> Supplied material:
= = = = =
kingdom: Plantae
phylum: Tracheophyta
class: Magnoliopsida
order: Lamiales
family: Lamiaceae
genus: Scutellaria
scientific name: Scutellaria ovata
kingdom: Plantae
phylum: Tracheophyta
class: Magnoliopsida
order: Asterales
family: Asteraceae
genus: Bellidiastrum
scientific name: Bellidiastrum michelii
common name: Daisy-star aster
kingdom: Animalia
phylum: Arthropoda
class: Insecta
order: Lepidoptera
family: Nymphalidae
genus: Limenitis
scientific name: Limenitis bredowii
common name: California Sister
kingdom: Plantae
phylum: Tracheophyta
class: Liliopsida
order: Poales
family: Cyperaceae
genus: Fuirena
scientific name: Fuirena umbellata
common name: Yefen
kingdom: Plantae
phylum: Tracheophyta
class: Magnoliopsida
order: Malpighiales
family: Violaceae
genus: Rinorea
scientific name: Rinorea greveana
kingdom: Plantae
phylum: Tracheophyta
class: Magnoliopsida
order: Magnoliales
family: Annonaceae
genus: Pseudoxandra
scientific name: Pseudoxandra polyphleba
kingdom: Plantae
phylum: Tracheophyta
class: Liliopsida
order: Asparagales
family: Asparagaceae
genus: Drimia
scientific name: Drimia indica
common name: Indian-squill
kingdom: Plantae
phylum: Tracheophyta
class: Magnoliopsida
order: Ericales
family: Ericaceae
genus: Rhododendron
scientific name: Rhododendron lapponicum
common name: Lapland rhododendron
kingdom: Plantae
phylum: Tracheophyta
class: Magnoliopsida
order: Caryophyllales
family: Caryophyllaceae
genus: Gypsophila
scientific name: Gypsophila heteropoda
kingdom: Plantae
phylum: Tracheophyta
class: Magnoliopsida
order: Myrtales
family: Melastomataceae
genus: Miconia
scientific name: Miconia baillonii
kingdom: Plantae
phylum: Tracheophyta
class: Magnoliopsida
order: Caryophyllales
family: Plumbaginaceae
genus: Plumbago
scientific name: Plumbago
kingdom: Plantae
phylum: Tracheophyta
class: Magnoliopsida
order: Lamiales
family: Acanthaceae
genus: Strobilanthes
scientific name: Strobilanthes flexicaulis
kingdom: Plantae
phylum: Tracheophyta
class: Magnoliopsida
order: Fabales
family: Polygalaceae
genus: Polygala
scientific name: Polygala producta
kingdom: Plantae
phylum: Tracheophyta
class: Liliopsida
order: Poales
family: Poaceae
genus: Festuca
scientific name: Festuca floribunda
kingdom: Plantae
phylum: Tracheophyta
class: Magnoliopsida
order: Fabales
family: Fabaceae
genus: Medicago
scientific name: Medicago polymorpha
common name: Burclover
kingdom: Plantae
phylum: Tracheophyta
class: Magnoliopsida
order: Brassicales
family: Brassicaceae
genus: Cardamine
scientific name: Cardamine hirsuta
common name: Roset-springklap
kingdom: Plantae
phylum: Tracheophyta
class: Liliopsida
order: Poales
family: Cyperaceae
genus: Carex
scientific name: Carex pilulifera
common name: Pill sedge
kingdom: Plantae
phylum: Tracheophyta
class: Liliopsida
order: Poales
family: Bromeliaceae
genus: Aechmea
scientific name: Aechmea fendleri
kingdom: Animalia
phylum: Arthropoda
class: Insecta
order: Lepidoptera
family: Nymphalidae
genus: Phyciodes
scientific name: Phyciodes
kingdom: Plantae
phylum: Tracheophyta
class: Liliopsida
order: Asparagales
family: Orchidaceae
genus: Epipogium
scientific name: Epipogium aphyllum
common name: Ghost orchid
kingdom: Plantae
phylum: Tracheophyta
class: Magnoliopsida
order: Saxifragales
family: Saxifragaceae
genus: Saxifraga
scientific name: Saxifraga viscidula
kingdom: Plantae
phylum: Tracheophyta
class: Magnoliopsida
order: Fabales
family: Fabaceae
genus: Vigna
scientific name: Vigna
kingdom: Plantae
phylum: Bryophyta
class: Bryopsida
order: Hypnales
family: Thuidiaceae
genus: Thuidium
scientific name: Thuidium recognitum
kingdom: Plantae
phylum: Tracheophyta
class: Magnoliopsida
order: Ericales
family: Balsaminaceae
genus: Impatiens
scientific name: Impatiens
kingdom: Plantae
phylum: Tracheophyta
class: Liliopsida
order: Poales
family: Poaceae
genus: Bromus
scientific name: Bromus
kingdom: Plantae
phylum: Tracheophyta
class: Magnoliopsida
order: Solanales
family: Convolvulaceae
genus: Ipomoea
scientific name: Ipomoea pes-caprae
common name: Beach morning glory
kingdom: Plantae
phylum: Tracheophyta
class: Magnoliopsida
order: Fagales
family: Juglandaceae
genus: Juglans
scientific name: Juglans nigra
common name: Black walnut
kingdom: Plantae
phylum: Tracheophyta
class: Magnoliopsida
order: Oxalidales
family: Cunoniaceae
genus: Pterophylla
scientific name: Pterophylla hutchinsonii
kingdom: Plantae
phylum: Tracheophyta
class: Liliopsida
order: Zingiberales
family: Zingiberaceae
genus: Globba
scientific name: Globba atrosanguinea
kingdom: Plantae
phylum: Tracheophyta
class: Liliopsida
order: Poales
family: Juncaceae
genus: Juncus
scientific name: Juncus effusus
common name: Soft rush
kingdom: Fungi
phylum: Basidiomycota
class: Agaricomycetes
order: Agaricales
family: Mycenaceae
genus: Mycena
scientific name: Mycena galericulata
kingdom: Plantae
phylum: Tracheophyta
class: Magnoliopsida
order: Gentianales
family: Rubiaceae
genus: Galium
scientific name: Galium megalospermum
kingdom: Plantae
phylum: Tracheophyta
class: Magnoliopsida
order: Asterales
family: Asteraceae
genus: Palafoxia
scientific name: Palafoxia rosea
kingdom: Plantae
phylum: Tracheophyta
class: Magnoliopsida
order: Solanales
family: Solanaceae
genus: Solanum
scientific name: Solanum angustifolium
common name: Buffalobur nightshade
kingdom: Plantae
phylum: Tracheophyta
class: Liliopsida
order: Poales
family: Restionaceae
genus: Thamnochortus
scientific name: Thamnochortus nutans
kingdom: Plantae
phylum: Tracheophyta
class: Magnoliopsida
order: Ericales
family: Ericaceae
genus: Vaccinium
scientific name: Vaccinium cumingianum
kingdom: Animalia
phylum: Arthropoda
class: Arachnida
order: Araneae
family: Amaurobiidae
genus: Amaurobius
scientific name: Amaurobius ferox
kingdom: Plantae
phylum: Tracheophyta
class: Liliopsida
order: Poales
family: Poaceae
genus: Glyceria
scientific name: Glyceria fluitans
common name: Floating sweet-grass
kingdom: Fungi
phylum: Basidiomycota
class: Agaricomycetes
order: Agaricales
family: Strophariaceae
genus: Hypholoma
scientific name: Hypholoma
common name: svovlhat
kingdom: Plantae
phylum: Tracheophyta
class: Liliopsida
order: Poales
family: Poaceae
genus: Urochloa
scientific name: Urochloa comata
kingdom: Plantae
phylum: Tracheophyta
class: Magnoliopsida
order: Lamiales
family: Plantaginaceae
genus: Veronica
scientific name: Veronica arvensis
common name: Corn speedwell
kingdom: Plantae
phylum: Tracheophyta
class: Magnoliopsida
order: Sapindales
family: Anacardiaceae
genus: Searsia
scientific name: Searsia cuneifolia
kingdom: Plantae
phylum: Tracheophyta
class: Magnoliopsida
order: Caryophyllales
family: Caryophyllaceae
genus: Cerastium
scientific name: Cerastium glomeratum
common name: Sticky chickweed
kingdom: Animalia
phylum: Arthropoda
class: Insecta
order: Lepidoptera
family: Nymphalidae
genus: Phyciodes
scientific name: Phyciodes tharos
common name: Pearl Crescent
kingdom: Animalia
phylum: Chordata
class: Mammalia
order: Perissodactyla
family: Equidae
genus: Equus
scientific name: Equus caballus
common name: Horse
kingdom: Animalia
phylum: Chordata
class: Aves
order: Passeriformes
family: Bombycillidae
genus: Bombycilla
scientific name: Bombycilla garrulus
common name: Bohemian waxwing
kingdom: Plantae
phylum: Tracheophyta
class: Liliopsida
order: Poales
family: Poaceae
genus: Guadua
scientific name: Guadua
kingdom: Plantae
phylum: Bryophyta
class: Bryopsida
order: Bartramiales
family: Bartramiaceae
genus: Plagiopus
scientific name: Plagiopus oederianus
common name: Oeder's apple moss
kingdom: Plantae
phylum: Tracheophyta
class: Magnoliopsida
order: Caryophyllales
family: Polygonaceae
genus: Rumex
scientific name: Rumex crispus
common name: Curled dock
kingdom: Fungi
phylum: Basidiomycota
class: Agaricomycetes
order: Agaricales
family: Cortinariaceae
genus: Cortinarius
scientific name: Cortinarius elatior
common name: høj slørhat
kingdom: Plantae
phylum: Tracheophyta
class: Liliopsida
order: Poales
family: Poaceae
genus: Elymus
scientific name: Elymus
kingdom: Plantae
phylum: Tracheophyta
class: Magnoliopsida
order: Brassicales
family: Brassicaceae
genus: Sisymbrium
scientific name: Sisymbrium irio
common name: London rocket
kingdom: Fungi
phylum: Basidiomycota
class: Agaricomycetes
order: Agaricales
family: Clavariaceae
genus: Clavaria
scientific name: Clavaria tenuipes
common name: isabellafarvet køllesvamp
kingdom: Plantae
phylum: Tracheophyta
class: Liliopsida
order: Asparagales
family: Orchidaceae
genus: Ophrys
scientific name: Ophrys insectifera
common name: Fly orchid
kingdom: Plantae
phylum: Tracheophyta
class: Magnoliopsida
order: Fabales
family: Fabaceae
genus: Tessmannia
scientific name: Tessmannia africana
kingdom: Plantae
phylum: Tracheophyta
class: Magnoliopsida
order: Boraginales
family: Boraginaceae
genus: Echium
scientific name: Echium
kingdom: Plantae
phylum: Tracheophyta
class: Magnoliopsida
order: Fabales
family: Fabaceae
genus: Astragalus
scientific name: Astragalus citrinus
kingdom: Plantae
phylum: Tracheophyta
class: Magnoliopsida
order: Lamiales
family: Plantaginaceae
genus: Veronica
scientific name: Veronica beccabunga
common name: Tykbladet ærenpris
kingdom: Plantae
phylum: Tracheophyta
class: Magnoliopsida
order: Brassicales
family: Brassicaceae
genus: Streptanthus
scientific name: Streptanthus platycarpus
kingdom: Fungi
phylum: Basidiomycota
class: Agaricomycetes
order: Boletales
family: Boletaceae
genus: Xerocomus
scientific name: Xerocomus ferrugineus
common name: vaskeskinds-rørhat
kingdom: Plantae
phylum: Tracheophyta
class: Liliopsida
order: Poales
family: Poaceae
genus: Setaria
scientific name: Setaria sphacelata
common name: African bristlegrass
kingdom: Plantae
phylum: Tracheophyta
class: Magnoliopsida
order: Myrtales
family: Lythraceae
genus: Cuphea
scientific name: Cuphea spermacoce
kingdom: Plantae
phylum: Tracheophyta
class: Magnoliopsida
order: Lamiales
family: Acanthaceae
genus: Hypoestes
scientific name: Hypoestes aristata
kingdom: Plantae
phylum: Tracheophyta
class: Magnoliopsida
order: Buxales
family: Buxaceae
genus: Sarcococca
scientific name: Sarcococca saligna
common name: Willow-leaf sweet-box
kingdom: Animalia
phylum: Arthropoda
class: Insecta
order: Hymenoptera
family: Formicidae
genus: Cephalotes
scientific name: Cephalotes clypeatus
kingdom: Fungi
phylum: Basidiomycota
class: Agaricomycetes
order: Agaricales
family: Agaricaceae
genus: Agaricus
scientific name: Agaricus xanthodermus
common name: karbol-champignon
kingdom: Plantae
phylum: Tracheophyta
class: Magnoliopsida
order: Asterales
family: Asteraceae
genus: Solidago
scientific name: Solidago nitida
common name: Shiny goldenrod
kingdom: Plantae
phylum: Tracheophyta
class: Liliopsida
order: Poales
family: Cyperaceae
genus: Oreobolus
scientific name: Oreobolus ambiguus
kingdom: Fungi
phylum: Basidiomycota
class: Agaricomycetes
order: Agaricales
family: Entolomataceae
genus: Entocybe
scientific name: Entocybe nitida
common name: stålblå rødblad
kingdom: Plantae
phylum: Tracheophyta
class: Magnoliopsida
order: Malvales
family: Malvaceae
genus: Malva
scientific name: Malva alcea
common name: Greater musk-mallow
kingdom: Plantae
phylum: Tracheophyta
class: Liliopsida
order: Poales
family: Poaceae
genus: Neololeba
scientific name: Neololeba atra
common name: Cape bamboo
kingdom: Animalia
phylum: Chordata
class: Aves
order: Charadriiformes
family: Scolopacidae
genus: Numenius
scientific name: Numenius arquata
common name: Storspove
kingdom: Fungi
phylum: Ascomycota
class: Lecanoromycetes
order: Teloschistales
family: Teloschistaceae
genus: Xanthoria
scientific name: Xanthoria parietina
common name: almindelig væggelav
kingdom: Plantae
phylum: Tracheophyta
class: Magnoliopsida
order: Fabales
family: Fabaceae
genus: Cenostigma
= = = = =
> Task instructions: Please retype, character for character, every line of the records above between the line holding "scientific name: Cephalotes clypeatus" and the line holding "family: Scolopacidae", inclusive.

> The result:
scientific name: Cephalotes clypeatus
kingdom: Fungi
phylum: Basidiomycota
class: Agaricomycetes
order: Agaricales
family: Agaricaceae
genus: Agaricus
scientific name: Agaricus xanthodermus
common name: karbol-champignon
kingdom: Plantae
phylum: Tracheophyta
class: Magnoliopsida
order: Asterales
family: Asteraceae
genus: Solidago
scientific name: Solidago nitida
common name: Shiny goldenrod
kingdom: Plantae
phylum: Tracheophyta
class: Liliopsida
order: Poales
family: Cyperaceae
genus: Oreobolus
scientific name: Oreobolus ambiguus
kingdom: Fungi
phylum: Basidiomycota
class: Agaricomycetes
order: Agaricales
family: Entolomataceae
genus: Entocybe
scientific name: Entocybe nitida
common name: stålblå rødblad
kingdom: Plantae
phylum: Tracheophyta
class: Magnoliopsida
order: Malvales
family: Malvaceae
genus: Malva
scientific name: Malva alcea
common name: Greater musk-mallow
kingdom: Plantae
phylum: Tracheophyta
class: Liliopsida
order: Poales
family: Poaceae
genus: Neololeba
scientific name: Neololeba atra
common name: Cape bamboo
kingdom: Animalia
phylum: Chordata
class: Aves
order: Charadriiformes
family: Scolopacidae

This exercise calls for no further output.